====== ПРЕДЛОЖЕННЫЙ ОТРЫВОК ======

СЕКСУАЛЬНАЯ КУЛЬТУРА В РОССИИ Клубничка на березке
Шрифт:
В традиционной русской культуре водораздел между "духом" и "плотью" и между телесным "верхом" и "низом" был особенно высоким и непроницаемым. Советская власть усугубила эти символические и часто условные запреты массовой бедностью, жестким полицейским единообразием и ханжеским табу слов.
Марксистская идеология подозрительно относилась к таким понятиям как "дух", "душа" и "духовность" - от них попахивало идеализмом и религией. Но если внимательно рассмотреть нормативный канон "советского человека", окажется, что он не только бездуховен, но и бестелесен. Точнее говоря, это бездуховная бестелесность.
Хотя советская философия считались материалистической, образ человека, которым она оперировала, был нематериальным. В двух послевоенных изданиях БСЭ тело представлено двумя статьями "Тело алгебраическое" и "Тело
Не лучше обстояло дело в психологии. Ни в "Кратком психологическом словаре" (1985), ни в исправленном и дополненном словаре "Психология" (1990), ни в учебниках психологии тело, если не считать абстрактных психофизиологических процессов и реакций, вообще не упоминается. Когда в начале 1970-х гг. меня заинтересовала проблема подросткового самосознания, в котором образ тела и внешности занимает одно из центральных мест, я обнаружил, что телом в СССР всерьез занимались только психиатры в связи с нарушениями "схемы тела" при шизофрении. В общем-то, это было вполне логично. Если сексуальностью занимаются сексопатологи, то телом должны заниматься психиатры: нормальный, здоровый человек своего тела не чувствует, не осознает и им не интересуется.
Бестелесность и бессловесность, когда речь заходила о телесных отправлениях, были характерны и для массового обыденного сознания. По старому анекдоту, советскому дипломату в Англии понадобилось в туалет и он спросил о его местонахождении хозяйку дома. "Это очень просто, - ответила леди.
– Пройдите по коридору направо, потом налево, там написано "Для джентльменов", но вы не обращайте внимания и заходите". Соль шутки в том, что джентльмен не может задать даме подобный вопрос. Представьте себе мое удивление, когда в мой первый визит в Корнеллский университет молоденькая секретарша, провожая меня из одной аудитории в другую, показала мне на дверь "мужской комнаты" и спросила: "Может быть вам нужно сюда?" Я мгновенно автоматически - и неправдиво - ответил: "Нет, спасибо". А когда мы пришли в другой корпус, молодая женщина-профессор сказала мне: "Извините, я выйду на минутку в туалет". В России такой разговор между людьми разного пола, во всяком случае, представителями старших поколений, показался бы неловким.

====== ИСХОДНЫЙ ПЕРЕЧЕНЬ ======

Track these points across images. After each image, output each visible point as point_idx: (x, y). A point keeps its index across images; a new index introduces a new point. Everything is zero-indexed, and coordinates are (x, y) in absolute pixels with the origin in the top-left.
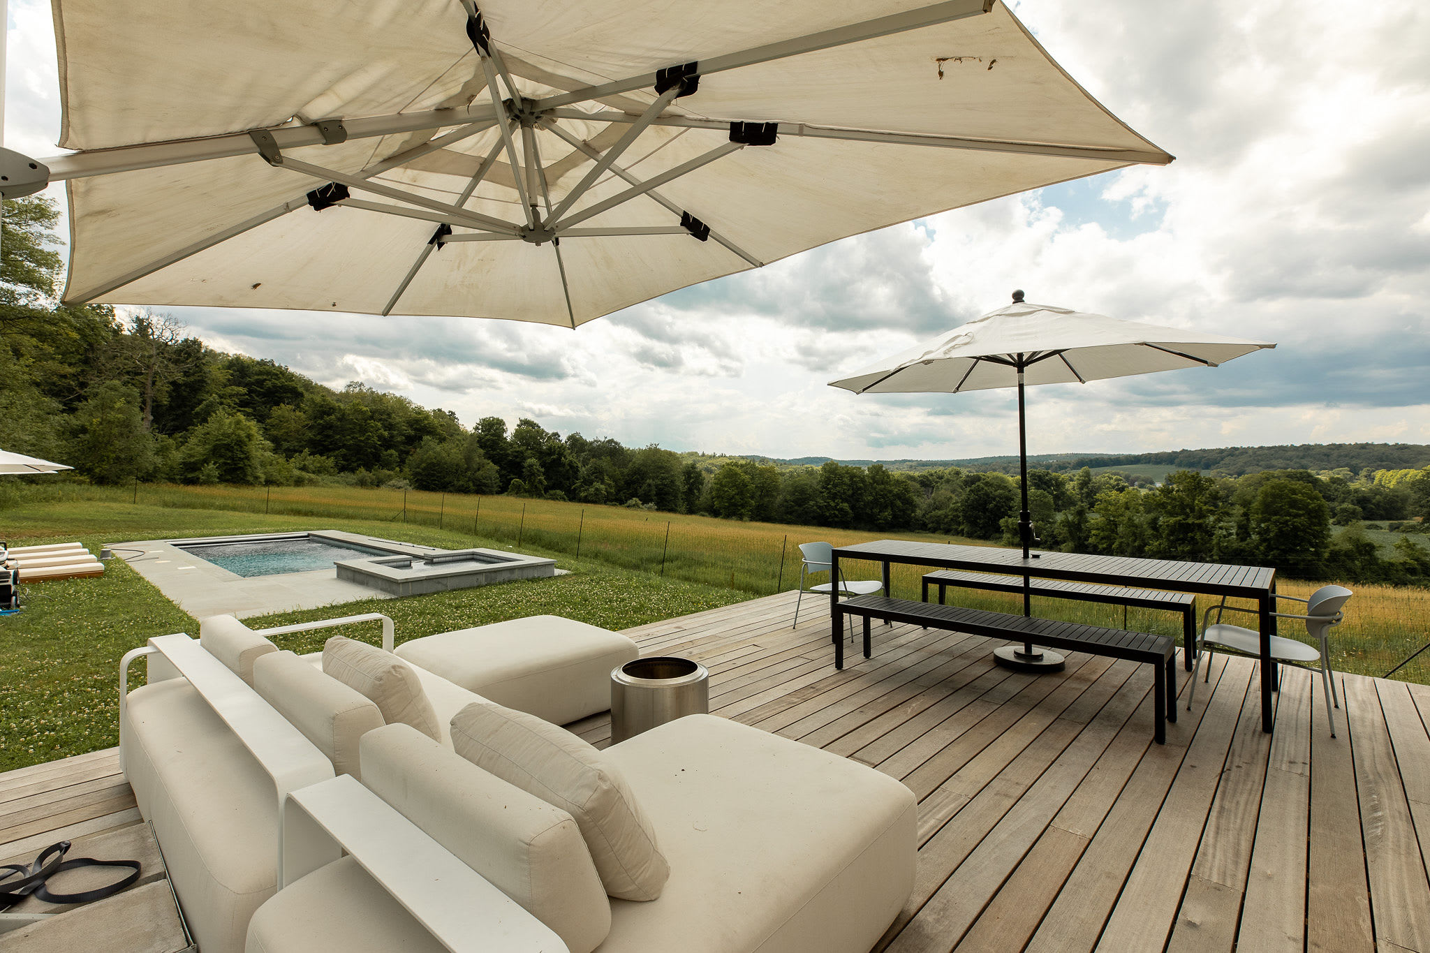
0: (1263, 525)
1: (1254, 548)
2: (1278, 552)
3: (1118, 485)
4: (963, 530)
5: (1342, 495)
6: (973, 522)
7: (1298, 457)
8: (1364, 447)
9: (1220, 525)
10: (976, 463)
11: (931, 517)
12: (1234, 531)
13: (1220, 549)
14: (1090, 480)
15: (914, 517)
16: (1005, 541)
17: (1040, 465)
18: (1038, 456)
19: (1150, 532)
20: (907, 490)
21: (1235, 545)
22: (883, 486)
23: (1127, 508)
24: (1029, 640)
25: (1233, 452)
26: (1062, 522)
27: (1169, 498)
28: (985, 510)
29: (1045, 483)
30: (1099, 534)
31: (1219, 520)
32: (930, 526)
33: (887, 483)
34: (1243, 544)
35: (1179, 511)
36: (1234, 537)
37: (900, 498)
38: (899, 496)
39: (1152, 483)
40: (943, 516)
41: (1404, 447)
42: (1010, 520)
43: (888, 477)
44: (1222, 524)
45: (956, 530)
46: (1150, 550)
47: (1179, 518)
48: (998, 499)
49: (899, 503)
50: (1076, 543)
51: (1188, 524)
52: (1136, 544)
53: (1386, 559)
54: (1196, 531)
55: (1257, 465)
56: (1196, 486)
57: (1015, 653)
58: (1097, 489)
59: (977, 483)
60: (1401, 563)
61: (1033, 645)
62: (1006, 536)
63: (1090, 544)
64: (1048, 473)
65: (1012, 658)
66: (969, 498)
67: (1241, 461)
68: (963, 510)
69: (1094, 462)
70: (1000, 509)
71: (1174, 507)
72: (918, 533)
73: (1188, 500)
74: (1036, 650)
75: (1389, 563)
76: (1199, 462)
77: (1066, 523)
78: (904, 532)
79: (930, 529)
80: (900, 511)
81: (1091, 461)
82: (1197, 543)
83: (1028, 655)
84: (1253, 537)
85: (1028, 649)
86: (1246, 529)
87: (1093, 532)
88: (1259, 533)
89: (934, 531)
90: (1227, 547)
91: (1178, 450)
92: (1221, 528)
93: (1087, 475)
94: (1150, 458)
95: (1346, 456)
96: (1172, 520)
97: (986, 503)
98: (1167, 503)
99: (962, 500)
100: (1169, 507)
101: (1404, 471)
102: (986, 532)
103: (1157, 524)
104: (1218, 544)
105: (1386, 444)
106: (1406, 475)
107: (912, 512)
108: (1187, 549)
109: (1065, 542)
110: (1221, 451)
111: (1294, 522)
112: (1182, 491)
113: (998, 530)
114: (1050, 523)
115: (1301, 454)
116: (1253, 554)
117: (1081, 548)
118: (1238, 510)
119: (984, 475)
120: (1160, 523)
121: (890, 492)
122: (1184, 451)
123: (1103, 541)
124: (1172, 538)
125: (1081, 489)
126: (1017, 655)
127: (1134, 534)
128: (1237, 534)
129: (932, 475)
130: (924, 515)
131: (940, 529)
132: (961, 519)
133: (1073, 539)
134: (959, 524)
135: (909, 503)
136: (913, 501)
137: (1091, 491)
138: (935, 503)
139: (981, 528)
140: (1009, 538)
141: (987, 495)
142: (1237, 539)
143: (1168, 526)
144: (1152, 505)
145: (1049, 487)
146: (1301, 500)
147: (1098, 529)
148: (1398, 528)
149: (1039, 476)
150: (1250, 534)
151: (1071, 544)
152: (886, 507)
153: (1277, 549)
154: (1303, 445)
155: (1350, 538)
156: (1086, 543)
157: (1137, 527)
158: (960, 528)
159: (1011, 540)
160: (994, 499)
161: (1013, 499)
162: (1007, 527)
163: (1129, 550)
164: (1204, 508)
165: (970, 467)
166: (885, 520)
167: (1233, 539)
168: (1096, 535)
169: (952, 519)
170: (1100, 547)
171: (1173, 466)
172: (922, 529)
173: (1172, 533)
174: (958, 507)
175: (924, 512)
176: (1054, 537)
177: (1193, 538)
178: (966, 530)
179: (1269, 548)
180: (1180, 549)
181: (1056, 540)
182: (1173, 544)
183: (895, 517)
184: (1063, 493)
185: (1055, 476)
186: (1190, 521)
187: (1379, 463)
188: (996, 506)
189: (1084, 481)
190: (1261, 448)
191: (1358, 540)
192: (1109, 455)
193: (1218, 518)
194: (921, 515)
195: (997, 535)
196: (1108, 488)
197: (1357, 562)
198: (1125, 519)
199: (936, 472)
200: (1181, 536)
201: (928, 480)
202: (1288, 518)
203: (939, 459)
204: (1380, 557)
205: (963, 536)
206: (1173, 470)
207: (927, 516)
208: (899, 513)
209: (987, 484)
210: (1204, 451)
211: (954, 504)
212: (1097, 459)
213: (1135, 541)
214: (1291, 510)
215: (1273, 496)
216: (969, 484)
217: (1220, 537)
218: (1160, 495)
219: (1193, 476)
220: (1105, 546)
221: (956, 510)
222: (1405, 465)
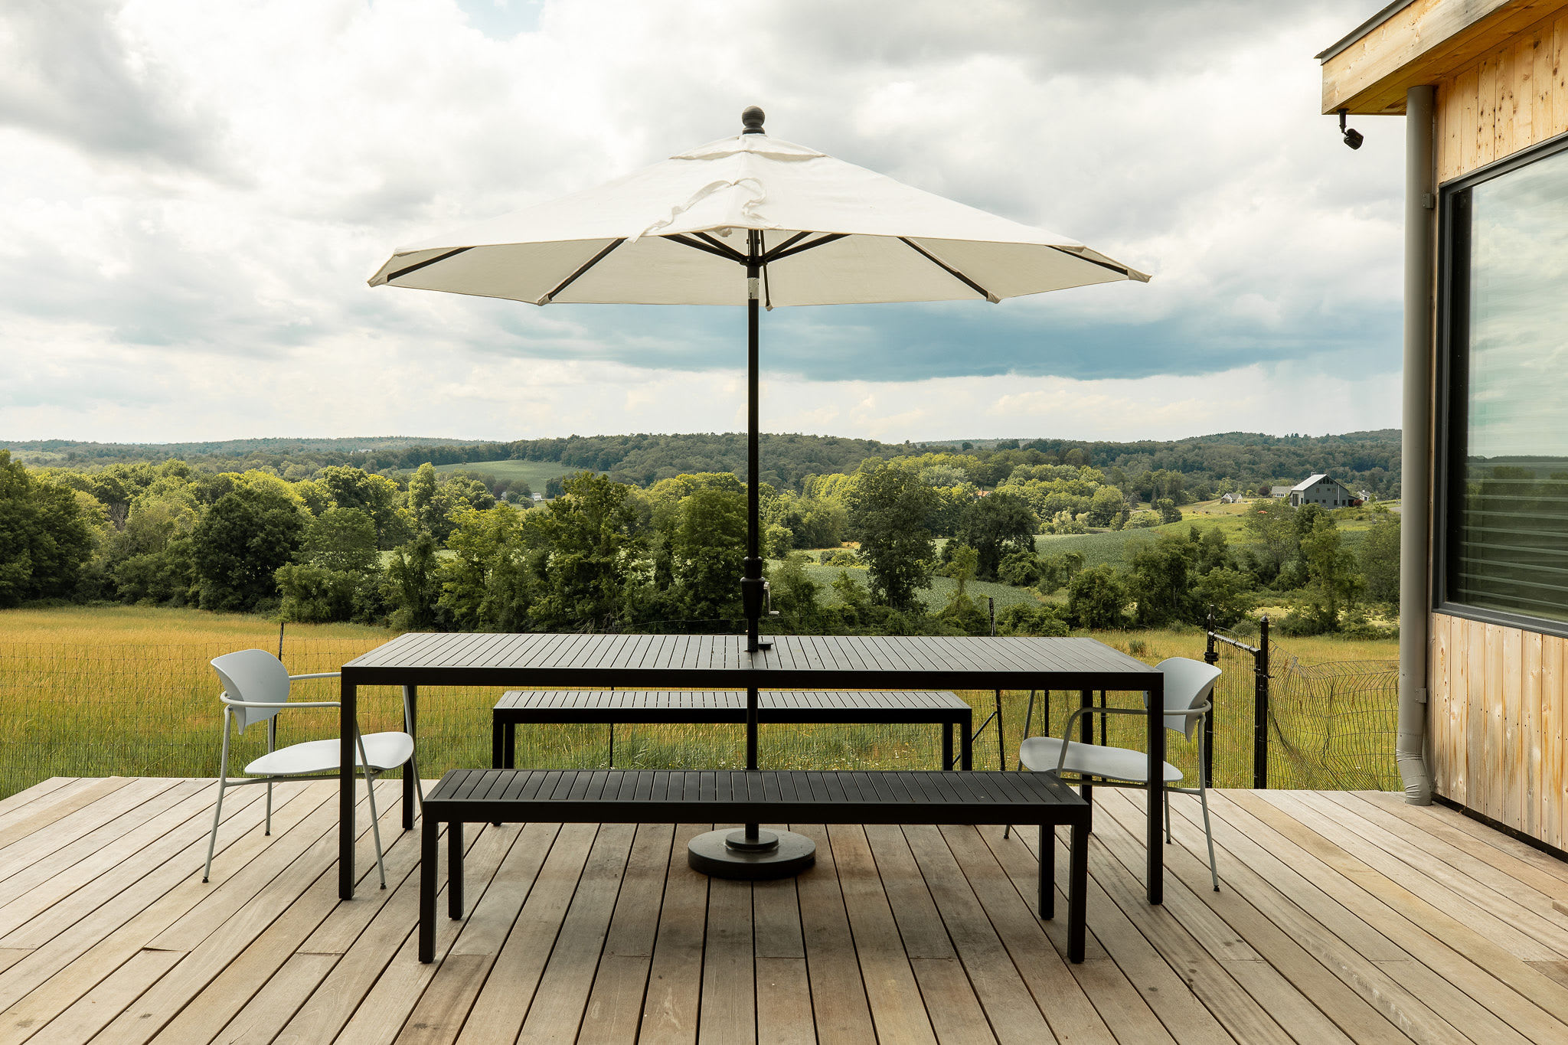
0: (689, 562)
1: (678, 601)
2: (708, 603)
3: (478, 497)
4: (197, 594)
5: (772, 512)
6: (219, 576)
7: (720, 452)
8: (793, 439)
9: (633, 564)
10: (217, 452)
11: (126, 569)
12: (652, 573)
13: (633, 605)
14: (434, 489)
15: (86, 571)
16: (284, 612)
17: (343, 457)
18: (339, 441)
19: (536, 580)
20: (70, 509)
21: (654, 597)
22: (10, 502)
23: (501, 540)
24: (752, 815)
25: (641, 442)
26: (393, 569)
27: (564, 520)
28: (244, 551)
29: (357, 495)
30: (456, 588)
31: (632, 556)
32: (123, 589)
33: (21, 494)
34: (663, 595)
35: (579, 542)
36: (652, 582)
37: (51, 528)
38: (49, 525)
39: (528, 494)
40: (153, 567)
41: (832, 442)
42: (295, 569)
43: (24, 479)
44: (636, 562)
45: (182, 595)
46: (535, 613)
47: (578, 555)
48: (268, 527)
49: (49, 539)
50: (417, 608)
51: (591, 564)
52: (514, 604)
53: (825, 606)
54: (602, 575)
55: (671, 464)
56: (603, 498)
57: (729, 843)
58: (445, 505)
59: (227, 495)
60: (839, 610)
61: (760, 825)
62: (287, 602)
63: (440, 608)
64: (362, 475)
65: (721, 854)
66: (211, 527)
67: (651, 456)
68: (199, 551)
69: (437, 454)
70: (272, 549)
71: (571, 536)
72: (97, 605)
73: (591, 524)
74: (767, 832)
75: (828, 610)
76: (595, 459)
77: (399, 570)
78: (61, 605)
79: (122, 596)
80: (52, 557)
81: (432, 452)
82: (603, 597)
83: (752, 846)
84: (677, 581)
85: (752, 833)
86: (668, 570)
87: (446, 586)
88: (685, 575)
89: (133, 599)
90: (642, 601)
91: (566, 437)
92: (635, 569)
93: (430, 478)
94: (525, 448)
95: (774, 453)
96: (569, 558)
97: (246, 535)
98: (561, 529)
99: (197, 530)
100: (564, 537)
101: (833, 477)
102: (245, 597)
103: (545, 566)
104: (631, 595)
105: (815, 437)
106: (835, 482)
107: (82, 560)
108: (588, 608)
109: (396, 607)
110: (625, 440)
111: (728, 555)
112: (582, 508)
113: (271, 591)
114: (369, 571)
115: (723, 448)
116: (675, 611)
117: (427, 619)
118: (658, 539)
119: (238, 478)
120: (550, 565)
121: (28, 514)
122: (574, 437)
123: (462, 602)
124: (567, 589)
125: (419, 505)
126: (734, 847)
127: (511, 586)
128: (657, 579)
129: (125, 476)
130: (109, 566)
131: (146, 595)
132: (192, 571)
133: (411, 602)
134: (188, 582)
135: (79, 541)
136: (83, 533)
137: (435, 510)
138: (134, 539)
139: (235, 588)
140: (292, 606)
141: (247, 518)
142: (656, 587)
143: (562, 569)
144: (537, 534)
145: (362, 502)
146: (737, 521)
147: (452, 580)
148: (829, 559)
149: (346, 482)
150: (673, 579)
151: (405, 612)
152: (17, 550)
153: (706, 599)
154: (727, 434)
155: (788, 577)
156: (433, 607)
157: (516, 573)
158: (191, 591)
159: (296, 610)
160: (262, 528)
161: (299, 527)
162: (289, 583)
163: (502, 617)
164: (614, 536)
165: (204, 461)
166: (15, 580)
167: (652, 586)
168: (451, 592)
169: (173, 573)
170: (457, 612)
171: (559, 465)
172: (104, 596)
173: (568, 581)
174: (187, 545)
175: (109, 558)
176: (377, 599)
177: (596, 588)
178: (203, 593)
179: (697, 599)
180: (579, 608)
181: (381, 606)
182: (568, 600)
183: (39, 572)
184: (388, 514)
185: (374, 481)
186: (593, 560)
187: (807, 463)
188: (264, 541)
189: (424, 490)
190: (676, 436)
191: (797, 580)
192: (461, 442)
193: (632, 553)
194: (102, 566)
195: (269, 601)
196: (463, 503)
197: (794, 613)
198: (498, 558)
199: (134, 470)
200: (581, 586)
201: (115, 485)
202: (720, 549)
203: (138, 442)
204: (818, 602)
205: (196, 607)
206: (556, 471)
207: (117, 568)
208: (49, 563)
209: (248, 495)
210: (602, 439)
211: (177, 538)
212: (443, 448)
213: (512, 598)
214: (724, 537)
215: (704, 515)
216: (208, 496)
217: (634, 584)
218: (551, 515)
219: (598, 482)
220: (464, 610)
221: (183, 553)
222: (835, 467)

======

УСЛОВИЯ ЗАДАНИЙ -
[1] В каком университете, согласно отрывку о сексуальной культуре в России, молоденькая секретарша показала автору дверь «мужской комнаты»?
[2] Перечислите все понятия, к которым, по словам отрывка о сексуальной культуре в России, подозрительно относилась марксистская идеология.
[3] Подхватите отрывок о сексуальной культуре в России и допишите его дальше, начиная после последнего предложения.
Перечень здесь не понадобится.

ОТВЕТЫ К УПРАЖНЕНИЮ -
[1] В Корнеллском университете.

[2] «Дух», «душа» и «духовность».

[3]
Несмотря на изощренную культуру мата, сексуально-эротический словарь среднего россиянина чрезвычайно беден. Когда-то я сугубо конфиденциально - об исследовании подобной темы не могло быть и речи - попросил нескольких бывших воспитанников одного из моих учеников, анонимно написать мне на листочках бумаги слова, которыми они пользуются для обозначения качества сексуальных переживаний и отдельно - для обозначения женских сексуальных реакций. Все эти парни отслужили в армии, некоторые имели отношение к девиантным субкультурам, так что словарный запас у них был. Зачем мне это было нужно, они знали, а их отношения с бывшим учителем были достаточно доверительными. Тем не менее, задание оказалось очень трудным. Ребята страшно стеснялись фиксировать такие неприличные слова на бумаге, а когда стеснительность была преодолена, их сексуально-эротический словарь оказался поразительно бедным.
"Матерный язык", при всем его богатстве, фиксирует только самый поверхностный, физиолого-технический уровень сексуального взаимодействия, но совершенно неадекватен для выражения сложных эмоциональных переживаний. Медико-биологические термины большинству людей неизвестны, и они тоже, в силу своей стерильности, для выражения сложных переживаний не годятся. Тут нужны религиозно-философские или художественные метафоры. Если их нет, - а откуда их взять, если в стране нет эротической культуры?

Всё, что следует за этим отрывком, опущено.